**Exercise 1:** In the forum thread about Norbert Kraft, how old does Andrew B. say he is?
**Exercise 2:** List the usernames of everyone who posts in the forum thread about Norbert Kraft.
**Exercise 3:** Repeat the part of the Norbert Kraft forum thread that runs from "Nice to see" up to and including "(Dec 2, 2011)", keeping every word as it stands.

[Text provided — start]

# Norbert Kraft



## Andrew B. (Oct 19, 2010)

I am 66 years old, I've listened to classical music since I was a child. I have always found classical guitarists disappointing. Not that there were not great ones who played well. But they never seemed to really feel the music. Until Norbert Kraft. This guy has it. When I listen to him I feel like he is playing the music, not just working his way through it. 

Hmmm, well, I just though of another guitarist I heard that impressed me but I can't think of his name. I think from South America. So much for my post. Oh well. But I love the way Norbert Kraft plays.


----------



## KenOC (Mar 7, 2011)

Nice to see somebody giving Norbert Kraft some love. He is really quite special. Here's a wonderful disc of his. Get it for a penny!

http://www.amazon.com/Guitar-Favori...83987750&sr=1-3-spell&keywords=norfbert+kraft


----------



## ComposerOfAvantGarde (Dec 2, 2011)

Norbert Kraft is indeed excellent! His Villa-Lobos disc on Naxos is terrific (although I haven't heard all of it). Naxos, because of Mr. Kraft, has incredibly fine classical guitar releases.

[Text provided — finish]
[Information supplied — start]

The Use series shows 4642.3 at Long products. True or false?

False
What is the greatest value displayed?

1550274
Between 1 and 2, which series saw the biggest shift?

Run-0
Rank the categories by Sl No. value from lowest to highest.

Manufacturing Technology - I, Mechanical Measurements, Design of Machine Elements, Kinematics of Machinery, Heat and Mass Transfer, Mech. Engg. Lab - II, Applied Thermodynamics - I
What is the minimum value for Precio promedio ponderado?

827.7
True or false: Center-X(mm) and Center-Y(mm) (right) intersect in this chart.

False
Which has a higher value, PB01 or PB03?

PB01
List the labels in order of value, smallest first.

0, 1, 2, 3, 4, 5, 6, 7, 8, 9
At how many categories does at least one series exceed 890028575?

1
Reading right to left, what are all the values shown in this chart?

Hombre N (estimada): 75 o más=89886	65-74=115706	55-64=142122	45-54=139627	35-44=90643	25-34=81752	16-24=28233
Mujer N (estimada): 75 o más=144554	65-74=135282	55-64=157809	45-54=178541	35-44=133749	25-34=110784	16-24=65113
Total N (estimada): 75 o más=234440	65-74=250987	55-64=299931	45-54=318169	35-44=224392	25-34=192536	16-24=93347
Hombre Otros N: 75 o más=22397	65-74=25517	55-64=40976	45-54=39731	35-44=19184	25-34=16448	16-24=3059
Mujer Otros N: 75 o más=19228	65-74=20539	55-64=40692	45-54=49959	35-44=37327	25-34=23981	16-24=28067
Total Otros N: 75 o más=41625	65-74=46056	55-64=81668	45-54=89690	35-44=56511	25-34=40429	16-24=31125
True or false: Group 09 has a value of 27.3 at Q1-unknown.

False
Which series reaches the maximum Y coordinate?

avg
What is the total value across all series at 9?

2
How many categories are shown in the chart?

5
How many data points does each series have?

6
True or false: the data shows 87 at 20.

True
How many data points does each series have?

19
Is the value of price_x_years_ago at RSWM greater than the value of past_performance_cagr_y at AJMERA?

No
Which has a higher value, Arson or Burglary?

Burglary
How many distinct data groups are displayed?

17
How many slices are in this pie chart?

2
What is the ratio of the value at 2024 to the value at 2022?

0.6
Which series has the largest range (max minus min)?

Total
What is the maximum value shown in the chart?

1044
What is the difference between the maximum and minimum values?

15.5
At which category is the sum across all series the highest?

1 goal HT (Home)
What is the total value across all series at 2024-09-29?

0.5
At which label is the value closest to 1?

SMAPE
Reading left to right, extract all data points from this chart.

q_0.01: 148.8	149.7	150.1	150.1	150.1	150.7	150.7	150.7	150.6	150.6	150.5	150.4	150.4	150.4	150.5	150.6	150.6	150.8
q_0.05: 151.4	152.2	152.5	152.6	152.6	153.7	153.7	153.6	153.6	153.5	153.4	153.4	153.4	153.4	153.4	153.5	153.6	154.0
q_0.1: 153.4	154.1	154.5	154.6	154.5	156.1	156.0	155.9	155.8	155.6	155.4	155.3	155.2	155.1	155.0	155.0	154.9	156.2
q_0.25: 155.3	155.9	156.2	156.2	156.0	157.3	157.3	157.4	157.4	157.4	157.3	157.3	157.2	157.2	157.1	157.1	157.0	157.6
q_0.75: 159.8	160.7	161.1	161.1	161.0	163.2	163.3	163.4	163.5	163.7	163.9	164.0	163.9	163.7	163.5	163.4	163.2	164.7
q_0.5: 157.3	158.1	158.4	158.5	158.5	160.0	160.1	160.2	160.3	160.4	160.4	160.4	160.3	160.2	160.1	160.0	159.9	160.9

[Information supplied — finish]

**Response box 1:** 66 years old

**Response box 2:** Andrew B., KenOC, ComposerOfAvantGarde

**Response box 3:**
Nice to see somebody giving Norbert Kraft some love. He is really quite special. Here's a wonderful disc of his. Get it for a penny!

http://www.amazon.com/Guitar-Favori...83987750&sr=1-3-spell&keywords=norfbert+kraft


----------



## ComposerOfAvantGarde (Dec 2, 2011)